Drue Banta Winters | AFS Policy Director. Email: [email protected]
Julie Claussen | Fisheries Conservation Foundation
Carolyn Hall | Works on Water
Katie O’Reilly | University of Notre Dame
As fisheries scientists, we understand the value of water. Our work is intrinsically connected to it and its many facets: its quality, flow, availability, and temperature, to name a few. Human-caused climate change is increasingly putting a spotlight on our relationship to water. Fisheries scientists are rapidly adjusting to the consequences of higher temperatures, warming waters, drought, forest fires, more intense storms, and sea level rise for both fish and human communities. Yet nearly 40% of Americans still do not believe climate change has a direct connection to them, according to the Pew Research Center (https://pewrsr.ch/3eoVsAh). This disconnect alarmed and inspired AFS Past President Scott Bonar to issue a call to action for AFS members to reach out to non-scientists with the goal of building support for reducing fossil fuel emissions.
It is often said that as AFS members, we are great at speaking to each other. We love to share graphs and statistics, but that passion for data often doesn’t resonate with journalists, policymakers, or other audiences. The skills needed to connect with non-scientists about our work and how it relates to the changing climate generally falls outside the communication comfort zone for many of our members. The good news is that many fisheries professionals are looking to be part of changing the narrative around climate change, and are eager to develop the skills that will help them be effective in their communication efforts.
That was the impetus for the AFS Climate Ambassador Program. What began as a relatively modest idea for communications training has developed into a unique 2-year program to build a network of skilled fisheries and climate science communicators who can interact with a broad range of audiences using a variety of communication techniques.
The application process for the first cohort of 30 ambassadors was held in the fall of 2020, and the response was overwhelming, with close to 100 applications submitted. A selection committee evaluated the applications, considering regional and ecosystem representation, as well as applicants’ areas of expertise. Our inaugural class of 30 talented scientists began their training in January 2021 with the COMPASS Message Box Training, followed by a lecture from Randy Olsen in his “And, But, Therefore” narrative training. Ambassadors now meet twice a month for a training session that explores a communications topic, followed by a hands-on practical skill building session.

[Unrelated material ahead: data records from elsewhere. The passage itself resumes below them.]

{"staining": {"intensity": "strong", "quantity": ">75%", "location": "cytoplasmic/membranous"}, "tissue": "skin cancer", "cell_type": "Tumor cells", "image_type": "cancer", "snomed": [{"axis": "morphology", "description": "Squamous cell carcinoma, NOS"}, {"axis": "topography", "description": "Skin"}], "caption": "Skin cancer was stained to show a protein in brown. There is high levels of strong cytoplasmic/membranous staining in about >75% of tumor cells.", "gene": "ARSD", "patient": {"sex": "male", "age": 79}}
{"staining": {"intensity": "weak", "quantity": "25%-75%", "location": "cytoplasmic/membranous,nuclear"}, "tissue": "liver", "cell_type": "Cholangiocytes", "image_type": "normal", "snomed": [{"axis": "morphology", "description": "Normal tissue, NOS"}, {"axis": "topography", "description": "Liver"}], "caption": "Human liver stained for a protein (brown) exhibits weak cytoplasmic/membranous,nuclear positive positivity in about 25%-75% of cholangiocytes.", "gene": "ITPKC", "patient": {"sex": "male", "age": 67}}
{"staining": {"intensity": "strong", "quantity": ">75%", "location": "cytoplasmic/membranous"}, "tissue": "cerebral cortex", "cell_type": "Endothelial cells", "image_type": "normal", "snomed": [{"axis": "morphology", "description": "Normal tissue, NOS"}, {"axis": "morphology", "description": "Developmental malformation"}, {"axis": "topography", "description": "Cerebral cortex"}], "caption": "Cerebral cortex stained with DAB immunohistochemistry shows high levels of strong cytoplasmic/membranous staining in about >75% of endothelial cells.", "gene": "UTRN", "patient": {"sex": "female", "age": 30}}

The training sessions have included narrative development, communicating with policymakers, exploring improvisation and acting skills, gaining confidence with media pitches and journalists, effectively using visuals, and developing compelling presentations.
Most importantly, Ambassadors are learning to connect their own personal experiences that express why they care and relate to why they want and need the audience to care about the fish and waters that are being impacted by climate change. To do this, they are learning how to take into account their audience’s thoughts and feelings in order to craft a message that is based on shared values. And they are exploring the power of visuals and image-rich descriptions to emphasize key points, leaving behind the world of complicated charts and graphs and technical terminology.
In the recipe to make this program matter, the key ingredient was a group of dedicated individuals willing to explore, expand their perspective, assess their communication strengths and weaknesses, practice new methods, and welcome evaluations. This first cohort of Climate Ambassadors are meeting those challenges head-on. They volunteer their time not only to attend the training and working sessions, but also to produce various outreach materials, such as essays, media pitches, presentations, policy fact sheets, or just practice having meaningful conversations about climate change.
The techniques and skills gained through this program are preparing the Ambassadors to inspire audiences to both care and be motivated to act. Actions for change are a personal choice and will range from increased interest in their local fish populations and waters, to signing up for community science monitoring, to contacting their representatives with policy suggestions, to creating public momentum behind reducing the use of fossil fuels. Whatever level of action our Ambassadors inspire, they are showing that the future is indeed bright in our ability to change perspectives and engage our diverse audiences.
The Climate Ambassador Program is supported by a grant from NOAA Fisheries, in-kind support from the Fisheries Conservation Foundation, and nearly 1,000 volunteer hours from a small team of science communicators who are building the program from the ground up and counseling the Ambassadors to hone their skills.